In this tutorial, I will be using the Sharpening Supplies 8” XL Water Stone Kit Plus, but the techniques will be the same for any bench stones. Here's how to do it:

  1. Preparation: Inspect the blade for any nicks or unevenness along the edge. How dull or damaged the edge is will determine what grit to start on. Since this knife is quite dull, I’ll start with the 220-grit side of the stone. These stones require soaking before use. I also have a spray bottle to keep the surface wet and clear of swarf (metal filings). Secure your sharpening stone on a solid surface with good lighting.

  2. Marking the Bevel: Using a marker, color the bevel of your knife. This visual aid will help you ensure that you're removing steel evenly across the bevel.

  3. Sharpening:. Lay the flat side of the knife onto the stone, then tilt it until the bevel lies flat against the stone's surface. Using moderate pressure, push and pull the knife across the stone, focusing on maintaining the correct angle.

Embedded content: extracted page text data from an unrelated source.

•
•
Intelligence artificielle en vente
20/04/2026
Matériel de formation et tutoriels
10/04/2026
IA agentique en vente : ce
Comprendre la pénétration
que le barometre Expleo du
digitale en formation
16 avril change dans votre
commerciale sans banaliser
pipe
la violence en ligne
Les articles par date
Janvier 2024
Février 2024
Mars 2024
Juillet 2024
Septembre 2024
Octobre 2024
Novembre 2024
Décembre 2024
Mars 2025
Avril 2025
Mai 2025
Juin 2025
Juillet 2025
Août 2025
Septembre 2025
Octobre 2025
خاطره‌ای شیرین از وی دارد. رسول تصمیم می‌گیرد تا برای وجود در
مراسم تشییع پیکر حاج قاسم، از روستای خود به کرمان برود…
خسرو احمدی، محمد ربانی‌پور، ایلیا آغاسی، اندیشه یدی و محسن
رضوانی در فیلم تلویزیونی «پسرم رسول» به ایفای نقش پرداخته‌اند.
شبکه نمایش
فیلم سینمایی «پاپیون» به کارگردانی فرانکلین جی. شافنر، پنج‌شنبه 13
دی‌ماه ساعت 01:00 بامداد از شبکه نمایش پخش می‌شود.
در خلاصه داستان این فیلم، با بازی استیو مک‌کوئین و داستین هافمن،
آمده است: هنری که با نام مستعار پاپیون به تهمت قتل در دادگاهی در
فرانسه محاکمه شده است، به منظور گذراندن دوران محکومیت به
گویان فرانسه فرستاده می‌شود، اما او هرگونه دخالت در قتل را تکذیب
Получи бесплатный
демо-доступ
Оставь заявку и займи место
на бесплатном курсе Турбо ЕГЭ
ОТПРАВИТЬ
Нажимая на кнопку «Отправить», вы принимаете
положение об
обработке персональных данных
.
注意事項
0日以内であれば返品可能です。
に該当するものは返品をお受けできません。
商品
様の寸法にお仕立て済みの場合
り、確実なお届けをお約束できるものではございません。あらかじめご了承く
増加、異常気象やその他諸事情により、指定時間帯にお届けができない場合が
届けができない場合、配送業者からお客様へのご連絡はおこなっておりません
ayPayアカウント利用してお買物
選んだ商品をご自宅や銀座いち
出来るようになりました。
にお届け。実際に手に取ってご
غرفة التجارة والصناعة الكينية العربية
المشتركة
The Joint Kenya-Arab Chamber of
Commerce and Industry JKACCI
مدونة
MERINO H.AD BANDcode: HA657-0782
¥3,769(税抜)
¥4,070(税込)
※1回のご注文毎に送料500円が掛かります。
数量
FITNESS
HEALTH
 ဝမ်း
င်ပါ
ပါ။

    Start with the straight portion of the blade, moving towards the belly and tip as you progress. To maintain the correct angle through the curve of the tip, you will need to slightly raise the knife handle. Do this by raising your elbow, which keeps your wrist straight. It’s easier to maintain a consistent angle this way.

    You don’t need to sharpen the full length of the bevel with each pass. You can sharpen in sections along the length of the knife. Just make sure you’re spending an equal amount of time on each part of the edge to keep the grind even.

  4. Inspect your bevel: Periodically check the bevel to ensure you're removing the marker evenly. Continue sharpening until you've achieved a consistent finish across the bevel. You know you have sharpened to the edge when you can feel a burr along the full length of the edge.

  5. Flip and Repeat: Flip the knife over and sharpen the other side. I like to switch hands when I flip the knife over, but you can keep using your dominant hand if that’s easier for you. Sharp this side until you have raised a burr again. Try to perform the same number of passes on each side of the knife to maintain even bevels on both sides.

  6. Progress Through the Grits: Sharpening on your coarse stone is what creates a new edge. Finer stones will refine that edge, but switching to fine stones before you’ve properly raised a burr on both sides will just polish the bevel without touching the actual edge. Perform the previous steps properly and these next steps will progress much quicker.

    As you use finer and finer grits, apply less and less pressure on the knife. Once you get to the 3000-grit stone, you might not be able to feel a burr since they can be extremely fine. Instead, inspect the scratch pattern on the bevel and sharpen until you’ve polished away the deeper scratches from the previous grits. Continue to perform the same number of passes on each bevel.

  7. Stropping: For the finest edge, strop your knife on leather with honing paste. Make sure you move the knife across the strop with the edge trailing, otherwise you will cut into the leather.

    Use light pressure and make sure that you don’t roll the knife over the edge when you change directions. I like to spend one minute stropping each bevel and one minute alternating sides. Stropping shouldn’t take too long if you’ve performed your initial sharpening correctly.

  8. Testing Sharpness: Perform a cut test to check the sharpness. A well-sharpened Scandi grind knife should easily slice wood, leaving a fine, smooth finish. If you're using an Edge-on-Up, I like to achieve a score below 150 grams. 

  9. Protect Your Edge: Finally, protect your freshly sharpened blade with a light coating of oil, ensuring it's ready for your next adventure.


A Scandi grind knife is a powerful tool in the hands of those who know how to maintain it. By understanding the ideal sharpening angles and mastering the sharpening process, you can ensure your Scandi grind knives are always in peak condition, ready to handle whatever tasks come their way. Whether you're whittling a spoon or preparing kindling for a fire, a sharp Scandi grind knife is an indispensable companion. Remember, the key to a perfectly sharpened knife lies in patience, practice, and precision. Happy sharpening!